La Xunta anuncia la creación de una comercializadora pública gallega de energía. No es la primera —ni será la última— Administración pública que emprende una iniciativa similar. Que tenga éxito ya es más difícil. Y lo es porque la ley impide que las Administraciones públicas intervengan en un mercado libre sin respetar las normas de libre competencia. Es políticamente tentador, pero no es posible destinar recursos públicos a abaratar el recibo de la luz de algunos consumidores, por muy loable que la iniciativa nos parezca a tenor de su situación de vulnerabilidad o de la afección social o medioambiental que les causan las instalaciones de generación próximas a su domicilio.
Es cierto que la Constitución española reconoce expresamente la iniciativa pública en la actividad económica, pero no lo es menos que el derecho europeo —no es, pues, un capricho español— limita esta a su actuación como cualquier otra empresa, esto es, sometida a los principios de libre mercado y competencia. No es posible, por tanto, que los vecinos de las infraestructuras de generación de energía eléctrica, por comprar la luz a través de una empresa con participación pública, se beneficien de descuentos del 50 % respecto del precio medio del mercado, como se nos anuncia.
El mercado eléctrico, además, es muy complejo y requiere de personal muy especializado que solo un mínimo volumen crítico de energía permite rentabilizar. Alcanzar este volumen con áreas muy restringidas de territorio y población lo hace aún más difícil.
Para vender energía, antes hay que comprarla. Los vendedores son, en su inmensa mayoría, centrales de producción operadas por empresas privadas y sometidas igualmente a los principios de mercado. Así que no cabe comprar más barato por ser administración pública, por mucho que la energía piense destinarse a los vecinos de las inmediaciones de la instalación.
Pero es que, además, hay que poner y mantener importantes garantías económicas en los mercados, gestionar las compras y ventas de energía en tiempo real (la electricidad no se almacena, lo que la hace muy peculiar), contratar con las empresas que operan las redes eléctricas, tener capacidad de facturar a los clientes finales, atender sus incidencias y reclamaciones… El mercado cuenta actualmente con centenares de empresas que tratan de hacer todo ello con la mayor eficiencia posible y, además, obtener un beneficio que, en promedio, no supera el 5 % de la facturación. No parece razonable pensar que una empresa pública vaya a revolucionar el mercado y conseguir abaratar sustancialmente los precios, por muy eficiente que pudiera resultar.

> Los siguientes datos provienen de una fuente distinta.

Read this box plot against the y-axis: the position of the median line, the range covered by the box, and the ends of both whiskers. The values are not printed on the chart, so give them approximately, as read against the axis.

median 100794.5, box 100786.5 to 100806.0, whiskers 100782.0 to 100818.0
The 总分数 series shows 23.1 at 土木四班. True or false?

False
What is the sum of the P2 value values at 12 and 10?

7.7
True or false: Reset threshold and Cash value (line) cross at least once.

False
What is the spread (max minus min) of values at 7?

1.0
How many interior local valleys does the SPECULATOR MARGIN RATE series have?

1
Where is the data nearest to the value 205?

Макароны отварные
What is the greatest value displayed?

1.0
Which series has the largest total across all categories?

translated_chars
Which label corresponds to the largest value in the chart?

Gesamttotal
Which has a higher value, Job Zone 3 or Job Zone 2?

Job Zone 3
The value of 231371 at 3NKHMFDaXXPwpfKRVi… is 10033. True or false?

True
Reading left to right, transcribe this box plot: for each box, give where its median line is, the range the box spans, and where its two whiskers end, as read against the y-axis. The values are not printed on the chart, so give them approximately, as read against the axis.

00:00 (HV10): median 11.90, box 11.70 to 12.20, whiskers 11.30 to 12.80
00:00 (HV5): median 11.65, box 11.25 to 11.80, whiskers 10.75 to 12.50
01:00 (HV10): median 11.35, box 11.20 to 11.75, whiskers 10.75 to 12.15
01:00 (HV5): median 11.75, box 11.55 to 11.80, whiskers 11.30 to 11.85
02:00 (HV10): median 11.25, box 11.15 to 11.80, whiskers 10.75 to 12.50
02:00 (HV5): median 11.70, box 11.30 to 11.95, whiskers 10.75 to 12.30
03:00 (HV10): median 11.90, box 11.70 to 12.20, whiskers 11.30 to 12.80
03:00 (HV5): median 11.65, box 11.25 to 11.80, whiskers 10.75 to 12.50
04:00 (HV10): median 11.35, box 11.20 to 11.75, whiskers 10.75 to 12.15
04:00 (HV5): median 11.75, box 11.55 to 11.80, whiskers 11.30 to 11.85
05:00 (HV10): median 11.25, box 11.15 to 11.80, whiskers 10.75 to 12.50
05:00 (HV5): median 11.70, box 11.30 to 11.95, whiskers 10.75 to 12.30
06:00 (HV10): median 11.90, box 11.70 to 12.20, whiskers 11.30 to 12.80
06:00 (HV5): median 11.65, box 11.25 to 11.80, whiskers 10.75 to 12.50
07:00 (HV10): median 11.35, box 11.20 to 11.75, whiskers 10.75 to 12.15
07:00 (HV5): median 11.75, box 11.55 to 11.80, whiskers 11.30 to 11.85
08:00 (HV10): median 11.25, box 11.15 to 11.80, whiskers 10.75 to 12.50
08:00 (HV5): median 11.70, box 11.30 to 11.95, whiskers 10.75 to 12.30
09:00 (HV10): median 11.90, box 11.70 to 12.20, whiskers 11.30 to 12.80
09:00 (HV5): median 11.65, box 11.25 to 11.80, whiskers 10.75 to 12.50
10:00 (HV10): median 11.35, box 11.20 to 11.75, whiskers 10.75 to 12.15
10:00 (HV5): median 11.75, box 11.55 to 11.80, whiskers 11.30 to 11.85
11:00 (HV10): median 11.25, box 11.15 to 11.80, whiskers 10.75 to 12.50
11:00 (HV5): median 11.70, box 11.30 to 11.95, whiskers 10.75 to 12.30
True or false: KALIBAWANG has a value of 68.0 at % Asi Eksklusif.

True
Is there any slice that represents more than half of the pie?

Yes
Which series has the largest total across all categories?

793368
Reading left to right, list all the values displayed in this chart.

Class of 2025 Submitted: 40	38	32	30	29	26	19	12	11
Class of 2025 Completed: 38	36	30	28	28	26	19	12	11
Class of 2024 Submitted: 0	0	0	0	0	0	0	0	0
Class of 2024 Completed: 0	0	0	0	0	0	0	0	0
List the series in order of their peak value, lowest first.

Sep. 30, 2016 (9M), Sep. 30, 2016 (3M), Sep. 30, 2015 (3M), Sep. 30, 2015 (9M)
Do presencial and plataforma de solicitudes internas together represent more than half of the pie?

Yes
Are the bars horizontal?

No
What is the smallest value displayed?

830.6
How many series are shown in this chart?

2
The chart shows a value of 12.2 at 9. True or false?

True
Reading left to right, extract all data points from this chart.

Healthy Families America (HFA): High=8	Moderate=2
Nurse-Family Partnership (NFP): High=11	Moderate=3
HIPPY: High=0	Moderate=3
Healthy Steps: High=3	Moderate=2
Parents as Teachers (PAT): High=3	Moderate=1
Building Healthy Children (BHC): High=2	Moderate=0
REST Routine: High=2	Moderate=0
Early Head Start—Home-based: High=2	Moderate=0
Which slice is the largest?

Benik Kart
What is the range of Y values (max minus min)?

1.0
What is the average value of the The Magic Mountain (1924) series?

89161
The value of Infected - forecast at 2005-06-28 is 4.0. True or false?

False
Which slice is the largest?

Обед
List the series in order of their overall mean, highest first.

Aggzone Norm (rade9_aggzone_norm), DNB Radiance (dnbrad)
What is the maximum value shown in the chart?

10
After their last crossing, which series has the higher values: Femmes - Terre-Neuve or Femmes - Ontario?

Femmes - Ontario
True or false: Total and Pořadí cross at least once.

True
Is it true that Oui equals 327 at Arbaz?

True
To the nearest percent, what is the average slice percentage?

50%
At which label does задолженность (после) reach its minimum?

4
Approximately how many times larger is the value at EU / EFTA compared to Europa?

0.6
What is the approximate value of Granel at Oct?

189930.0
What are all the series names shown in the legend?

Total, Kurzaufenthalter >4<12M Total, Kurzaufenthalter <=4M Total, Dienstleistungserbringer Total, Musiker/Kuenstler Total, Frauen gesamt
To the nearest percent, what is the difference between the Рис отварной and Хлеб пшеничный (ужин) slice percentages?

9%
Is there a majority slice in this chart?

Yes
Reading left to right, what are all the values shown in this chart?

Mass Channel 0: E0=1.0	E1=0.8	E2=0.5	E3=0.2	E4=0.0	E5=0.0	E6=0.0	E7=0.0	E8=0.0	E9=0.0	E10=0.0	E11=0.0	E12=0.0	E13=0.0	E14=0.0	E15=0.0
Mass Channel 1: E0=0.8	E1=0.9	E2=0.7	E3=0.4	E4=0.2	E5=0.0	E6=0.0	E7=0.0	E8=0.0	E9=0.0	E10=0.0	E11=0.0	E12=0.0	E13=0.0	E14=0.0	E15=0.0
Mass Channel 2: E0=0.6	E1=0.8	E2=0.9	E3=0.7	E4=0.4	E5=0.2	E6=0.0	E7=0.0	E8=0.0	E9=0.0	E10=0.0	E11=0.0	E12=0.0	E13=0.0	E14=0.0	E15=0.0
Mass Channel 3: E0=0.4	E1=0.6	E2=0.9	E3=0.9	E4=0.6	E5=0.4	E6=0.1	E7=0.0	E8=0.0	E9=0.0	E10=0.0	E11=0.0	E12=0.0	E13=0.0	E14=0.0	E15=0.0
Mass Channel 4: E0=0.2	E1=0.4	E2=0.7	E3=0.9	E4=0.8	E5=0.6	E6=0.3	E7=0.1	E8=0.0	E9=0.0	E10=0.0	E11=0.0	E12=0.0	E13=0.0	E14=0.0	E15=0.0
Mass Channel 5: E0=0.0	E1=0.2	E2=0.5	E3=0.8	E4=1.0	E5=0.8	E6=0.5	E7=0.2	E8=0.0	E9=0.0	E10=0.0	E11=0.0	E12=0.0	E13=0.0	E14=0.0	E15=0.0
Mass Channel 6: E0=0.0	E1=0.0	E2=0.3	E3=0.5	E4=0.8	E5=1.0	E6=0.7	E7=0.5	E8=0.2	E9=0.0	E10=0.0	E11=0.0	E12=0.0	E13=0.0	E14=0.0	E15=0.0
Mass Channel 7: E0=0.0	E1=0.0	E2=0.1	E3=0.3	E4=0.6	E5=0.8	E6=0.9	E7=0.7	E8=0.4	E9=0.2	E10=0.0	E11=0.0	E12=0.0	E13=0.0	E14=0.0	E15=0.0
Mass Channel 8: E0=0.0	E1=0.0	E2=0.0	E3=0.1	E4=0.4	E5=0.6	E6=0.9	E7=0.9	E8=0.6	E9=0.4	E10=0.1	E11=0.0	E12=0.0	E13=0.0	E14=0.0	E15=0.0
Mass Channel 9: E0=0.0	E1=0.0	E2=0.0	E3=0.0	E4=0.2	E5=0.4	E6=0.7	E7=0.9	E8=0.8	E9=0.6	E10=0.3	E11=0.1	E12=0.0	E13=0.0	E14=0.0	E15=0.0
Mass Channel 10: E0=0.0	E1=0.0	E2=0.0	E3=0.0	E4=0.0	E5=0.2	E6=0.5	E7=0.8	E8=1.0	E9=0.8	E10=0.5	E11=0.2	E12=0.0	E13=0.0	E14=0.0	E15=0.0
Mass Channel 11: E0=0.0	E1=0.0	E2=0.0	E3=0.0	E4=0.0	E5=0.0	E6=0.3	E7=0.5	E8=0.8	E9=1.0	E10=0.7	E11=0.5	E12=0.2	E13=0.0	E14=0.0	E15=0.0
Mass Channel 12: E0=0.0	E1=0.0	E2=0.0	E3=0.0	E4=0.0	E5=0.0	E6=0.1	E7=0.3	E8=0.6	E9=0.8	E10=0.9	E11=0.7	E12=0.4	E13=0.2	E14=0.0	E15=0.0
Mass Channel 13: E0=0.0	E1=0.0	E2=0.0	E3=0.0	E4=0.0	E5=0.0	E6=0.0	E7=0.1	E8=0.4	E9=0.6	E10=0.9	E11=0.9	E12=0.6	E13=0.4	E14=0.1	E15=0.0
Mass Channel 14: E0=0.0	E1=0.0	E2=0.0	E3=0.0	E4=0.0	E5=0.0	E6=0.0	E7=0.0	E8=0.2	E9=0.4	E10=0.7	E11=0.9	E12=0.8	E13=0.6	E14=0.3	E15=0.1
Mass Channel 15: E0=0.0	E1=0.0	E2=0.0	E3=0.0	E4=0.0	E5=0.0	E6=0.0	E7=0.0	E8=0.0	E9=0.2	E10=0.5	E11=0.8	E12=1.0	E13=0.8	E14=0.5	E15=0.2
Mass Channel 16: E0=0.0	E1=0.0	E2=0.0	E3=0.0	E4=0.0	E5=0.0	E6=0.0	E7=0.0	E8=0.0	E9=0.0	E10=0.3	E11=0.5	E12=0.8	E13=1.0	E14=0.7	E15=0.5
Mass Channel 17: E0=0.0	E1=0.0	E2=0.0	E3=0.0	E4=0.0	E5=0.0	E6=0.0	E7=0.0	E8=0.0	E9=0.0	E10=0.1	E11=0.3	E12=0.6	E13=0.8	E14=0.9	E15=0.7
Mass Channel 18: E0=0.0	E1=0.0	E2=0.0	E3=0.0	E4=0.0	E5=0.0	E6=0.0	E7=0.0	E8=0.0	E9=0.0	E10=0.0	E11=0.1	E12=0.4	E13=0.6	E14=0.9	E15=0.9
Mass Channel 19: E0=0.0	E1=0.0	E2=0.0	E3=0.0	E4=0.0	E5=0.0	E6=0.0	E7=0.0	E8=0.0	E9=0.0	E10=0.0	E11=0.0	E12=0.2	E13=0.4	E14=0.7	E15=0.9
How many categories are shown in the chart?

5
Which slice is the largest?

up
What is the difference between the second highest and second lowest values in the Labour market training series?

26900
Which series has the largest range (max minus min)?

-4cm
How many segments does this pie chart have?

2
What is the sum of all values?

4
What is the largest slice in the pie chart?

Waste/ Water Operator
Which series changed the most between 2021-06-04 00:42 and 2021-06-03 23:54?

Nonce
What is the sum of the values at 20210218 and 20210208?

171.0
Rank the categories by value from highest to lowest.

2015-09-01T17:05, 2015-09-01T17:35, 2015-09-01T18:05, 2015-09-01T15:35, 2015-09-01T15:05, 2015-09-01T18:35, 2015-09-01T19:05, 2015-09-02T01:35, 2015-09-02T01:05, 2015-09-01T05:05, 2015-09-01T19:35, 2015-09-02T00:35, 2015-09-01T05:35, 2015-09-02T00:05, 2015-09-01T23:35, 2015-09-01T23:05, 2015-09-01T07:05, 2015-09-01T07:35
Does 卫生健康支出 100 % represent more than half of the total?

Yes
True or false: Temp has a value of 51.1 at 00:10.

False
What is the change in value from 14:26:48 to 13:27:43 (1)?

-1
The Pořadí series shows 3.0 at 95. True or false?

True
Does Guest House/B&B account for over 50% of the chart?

Las administraciones públicas tienen a su disposición muchos mecanismos de compensación y de redistribución de la riqueza que sí son, por el contrario, compatibles con la ley. Dotar de presupuestos a los ayuntamientos para que, a través de sus servicios sociales, contribuyan a pagar los recibos de la luz de los vecinos más vulnerables es uno de los más destacados; como también lo es destinar parte de los impuestos pagados por las empresas productoras de energía a mejorar las carreteras, los medios de transporte, los colegios, los polideportivos y el resto de infraestructuras que contribuyen decisivamente a vertebrar el territorio.